■ **Source passage**
──────

# 2150 Alternator



## Cowcatcher (Oct 25, 2009)

My 2150 alternator puts out enough power to shut down the alternator idiot light but not enough to charge the batteries. Do I just need to replace the brushes and regulator assembly for $28 or replace the whole thing for $100-$130. 

If replacement is the answer does anyone have an opinion on the DB Electric 95 amp versus the Rareelectrical brand. I think the later is 55 or 70 amp. 

I am leaning toward replacement and then fixing the old one for a spare.

Thanks in advance,
Dave


----------



## urednecku (Aug 29, 2007)

Welcome to the forum!
Is there a chance there is a bad connection someplace, like the battery? I've had vehicles that the lights would work, but not get enough power thru the battery connection to run the starter. Just a thought. 
I don't know enough about the alternators to advise on them, but good luck!!


----------



## Cowcatcher (Oct 25, 2009)

New batteries, newly cleaned terminals and cable ends. There may be a wire issue from or to the alternator I suppose but it has been a problem for a while. With a full charged battery there is no problem starting so one would seem to think if there is enough power to start there should be enough cable to re-charge. I may just pull the alternator and have it tested to see. I will pull out the manual tonight and check the wiring diagram to see if something is in the circuit that might be an issue. It doesn't take much juice to turn off the charge light on the dash, not near so much as it takes to charge the batteries so it would seem likely that the alternator is not putting out enough voltage. But then I am no expert on the electrical system either.


----------



## ontarioparts (Oct 20, 2009)

I would suggest getting the alterntor tested first, then make a decision on what needs to be done. Changing the brushes and reguator is not a bad idea. I've done it many times and the alternator continues to work for years. 

The alternator should be replaced with one with the same amperage, otherwise there can be damage to the electrical system from too much current. 

regards

Marlon
John Deere Tractor Parts


----------



## Cowcatcher (Oct 25, 2009)

Thanks for the reply Marlon. 

The older, lower amp alternator was not available so I went ahead with the newer, higher amp unit (Originally there were about three different amp output units on this tractor by the way). I did test the old one first and it was putting out about 11 amps when it should have been outting out about 14. I haven't had to use the tractor since putting in the new one so I am not sure this was the whole problem. Will start with this though and see where it gets me. I will likely also rebuild the old one and use it as a spare since it seems to otherwise be in good condition.

I think I may also have an issue with the starter solenoid not fully engaging unless correctly. One fix at a time for now though.


----------



## Cowcatcher (Oct 25, 2009)

Years ago I got a recall on my tractor that involved a JD mechanic coming out, taking the power cable off the starter, sliding a big heavy plastic guard over the terminals and then putting the power cable back on. Well, that was my problem. 

After years of frustration with keeping batteries charged I decided to really dig through the starter/charger system last weekend. After cleaning the terminals really well I followed the power cable to the starter then wiggled it a little, loose! The darn cable on the starter was loose. It was hard to take the nut off, the plastic guard allowed little swing on a wrench and no room for a socket. After I got it off I cleaned off all the dirt and corrosion that had gotten into the breach and put it back sans plastic guard. The tractor now starts like a charm. And the plastic guard is gone. And I promise I will never use a screwdriver as a starter!


----------



## MFreund (May 2, 2008)

Do you think it was hard to get to and that the mechanic never originally tightened it ?


----------

──────

■ **Collected data**

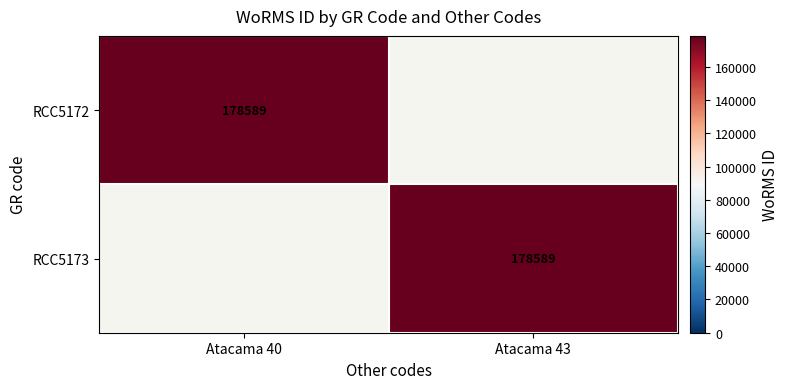

Is it true that RCC5173 equals 178589 at Atacama 43?

True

──────

■ **What you have to do**
Please transcribe the alternator thread word for word, between "I am leaning" and "Just a thought.", inclusive. The material above comes from a separate source, not from the alternator thread.

■ **Final answer**
I am leaning toward replacement and then fixing the old one for a spare.

Thanks in advance,
Dave


----------



## urednecku (Aug 29, 2007)

Welcome to the forum!
Is there a chance there is a bad connection someplace, like the battery? I've had vehicles that the lights would work, but not get enough power thru the battery connection to run the starter. Just a thought.